Parts of the exercise
a – Quote the orbital maneuver solution word for word, starting with "Orbit 1 has" and going on through "in Figure 6.35.".
b – In the orbital maneuver solution, about which line is orbit 1 to be rotated 90°?
c – Write the next part of the orbital maneuver solution, picking up after its last line.

Excerpted text
^^^^^^^^
Orbit 1 has angular momentum h and eccentricity e. The direction of motion is shown. Calculate the Δv required to rotate the orbit 90° about its latus rectum BC without changing h and e. The required direction of motion in orbit 2 is shown in Figure 6.35.

## Verified Solution

By symmetry, the required maneuver may occur at either B or C, and it involves a rigid body rotation of the ellipse, so that $v_{r}$ and $v_{⊥}$ remain unaltered. Because of the directions of motion shown, the true anomalies of B on the two orbits are

$\theta _{B_{1}}=-90^{◦}$ $\theta _{B_{2}}=+90^{◦}$

The radial coordinate of B is

$r_{B}=\frac{h^{2}}{\mu }\frac{1}{1+e\cos (\pm 90)}=\frac{h^{2}}{\mu }$

For the velocity components at B, we have

$v_{\bot _{B}})_{1}= v_{\bot _{B}})_{2}=\frac{h}{r_{B}}=\frac{\mu }{h}$

$v_{rB})_{1}=\frac{\mu }{h}e\sin (\theta _{B_{1}})=-\frac{\mu e}{h}$

$v_{rB})_{2}=\frac{\mu }{h}e\sin (\theta _{B_{2}})=\frac{\mu e}{h}$

Substituting these into Equation 6.19, yields

$\Delta v=\sqrt{(v_{r_{2}}-v_{r_{1}})^{2}+v^{2}_{\bot _{1}} +v^{2}_{\bot _{2}} -2v_{\bot _{1}}v_{\bot _{2}}\cos δ}$   (6.19)
^^^^^^^^
Given data

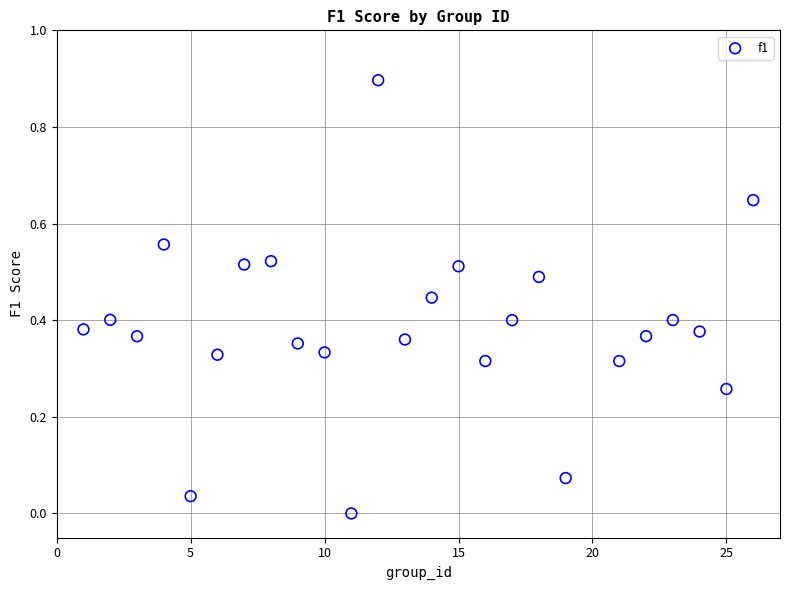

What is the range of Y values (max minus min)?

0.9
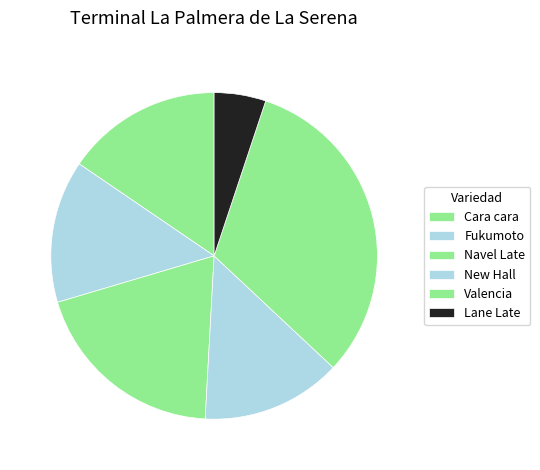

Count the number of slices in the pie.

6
^^^^^^^^
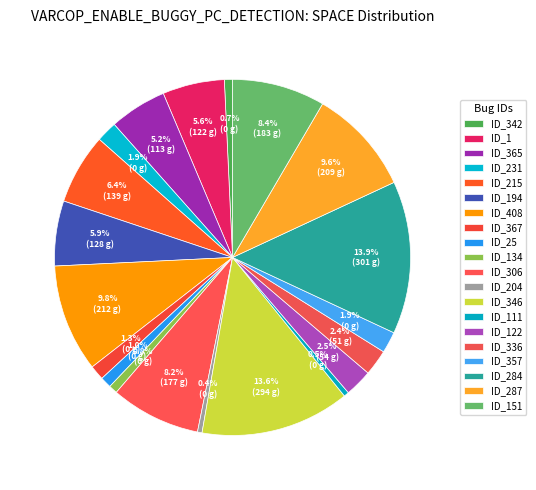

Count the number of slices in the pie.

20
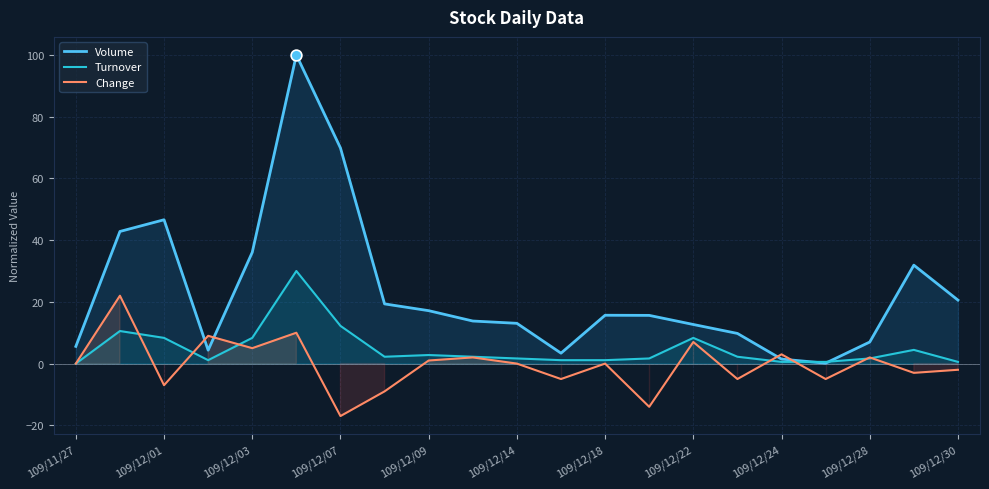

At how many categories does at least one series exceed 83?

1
^^^^^^^^
Expected results
a –
Orbit 1 has angular momentum h and eccentricity e. The direction of motion is shown. Calculate the Δv required to rotate the orbit 90° about its latus rectum BC without changing h and e. The required direction of motion in orbit 2 is shown in Figure 6.35.

b – About its latus rectum BC.

c –
$\Delta v_{B}=\sqrt{[v_{r_{B}})_{2} – v_{r_{B}})_{1}]^{2}+v_{\bot_{B}})^{2}_{1}+v_{\bot_{B}})^{2}_{2}-2v_{\bot_{B}})_{1}v_{\bot _{B}})_{2}\cos 90^{◦} }$
$=\sqrt{ [\frac{\mu e}{h}-(-\frac{\mu e}{h}) ]^{2}+(\frac{\mu }{h} ) ^{2}+(\frac{\mu }{h} ) ^{2}-2(\frac{\mu }{h} )(\frac{\mu }{h} )· 0}$

$=\sqrt{4\frac{\mu ^{2}}{h^{2}}e^{2}+2\frac{\mu^{2} }{h^{2}} }$

so that

$\Delta v_{B}=\frac{\sqrt{2}\mu}{h}\sqrt{1+2e^{2}}$           (a)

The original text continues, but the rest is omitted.